Preciso começar esse review deixando claro que não sou espírita, nem mesmo um grande conhecedor da obra de Chico Xavier. Quando ele morreu, lembro da comoção geral, mas para mim era apenas um nome de alguém conhecido que acabava de falecer. Dessa forma, minha avaliação será de Chico Xavier como filme, entretenimento e apenas como isso.
Dito isso, vale lembrar que Chico Xavier é a biografia de vida de um dos mais conhecidos médiuns brasileiros, que morreu aos 92 anos de idade deixando um legado e uma impressionante história de vida, que o filme retrata de forma interessante. O roteiro, de Berntein, é baseado no livro As Vidas de Chico Xavier, de Marcel Souto Maior.
Se prendendo como se o ‘presente’ fosse passado na época de uma entrevista de Chico ao programa Pinga Fogo, o filme acompanha as lembranças do personagem desde sua infância até a data do programa.
Chico é vivido no longa por três atores distintos, que o fizeram muito bem, com destaque total para Matheus Costa, que interpreta o jovem Chico, no período de 1918 a 1922. O menino é um achado e que tem uma presença na tela absurda. De 1931 a 1959, Chico é vivido por Ângelo Antônio que é, pra mim, o mais apagado dos três, não sei bem porque. De 1969 a 1975, quando a dita entrevista foi concedida, é Nelson Xavier quem dá vida a Chico e, não tem como não ficar impressionado com a semelhança entre o ator e o médium, além da coincidência de sobrenomes. Será que coincidências existem?
O elenco ainda conta com nomes de peso como Tony Ramos, Christiane Torloni, Giovanna Antonelli, Giulia Gam, Letícia Sabatella, Luís Mello e muitos outros que também brilham na história.
Mesclando uma história comovente de vida com possíveis fenômenos espirituais, o filme cativa e surpreende. Em minha opinião, um ponto fraco do longe é a totalmente desnecessária presença de Emmanuel, o conselheiro espiritual de Chico. Sei lá, não me agradou.
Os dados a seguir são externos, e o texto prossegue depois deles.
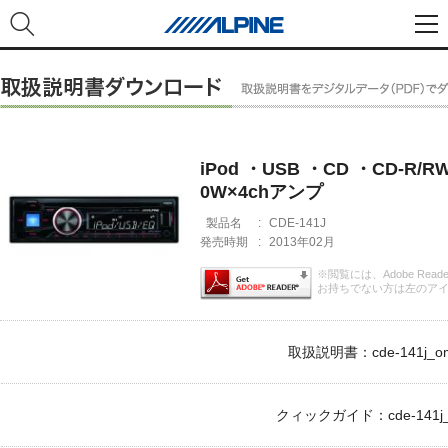
iPod ・USB ・CD ・CD-R
0W×4chアンプ
製品名
:
CDE-141J
発売時期
:
2013年02月
※閲覧には、Adobe Rea
お持ちでない方は左のア
取扱説明書：cde-141j_om
クィックガイド：cde-141j_q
Além disso, a cena da turbulência da viagem de avião é muito mais divertida quando contada pelo verdadeiro Chico Xavier, em vídeo original apresentado em trechos durante os créditos finais, do que na cena constrangedora inserida no meio do longa.
No geral, o filme consegue ser interessante para todos os telespectadores, estejam eles familiarizados ou não com a doutrina de vida de Chico Xavier. Vale a conferida, inclusive para valorizar os bons produtos nacionais que o cinema vem produzindo.